General Mills has issued a $500 million “sustainability-linked bond” tied to its efforts to combat climate change.
The 10-year bond is linked to General Mills’ success in reducing greenhouse gas (GHG) emissions, including those generated directly by its own equipment or facilities, and those from utilities and other third parties used by General Mills. The company’s goal is to reduce GHG emissions by 30% across its value chain by 2030.
The interest owed to bond investors will increase if the company fails to reach interim GHG reduction targets by 2025. Company initiatives to reduce carbon emissions will include increasing energy efficiency within plants, buying renewable energy from utilities, and other innovations. Verification from a qualified third party on General Mills’ performance will be made public annually.
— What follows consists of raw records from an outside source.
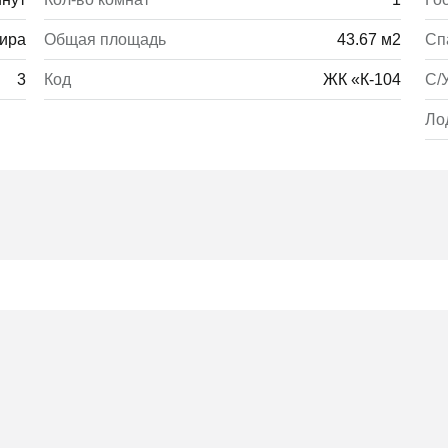
ира
Общая площадь
43.67 м2
Сп
3
Код
ЖК «К-104
С/
Ло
“Climate change and its effects are having an impact on our planet, people’s lives and on General Mills’ ability to live out our purpose of making food the world loves,” CFO Kofi Bruce said in a statement. “General Mills is focused on reducing emissions across our value chain, and we are making strategic financial investments connected to our sustainability goals to further advance and support this important work.”
General Mills claims this to be the first sustainability-linked bond issued by a “U.S. investment-grade consumer packaged goods company.” Earlier this year, it entered a revolving-credit facility similarly linked to GHG reductions.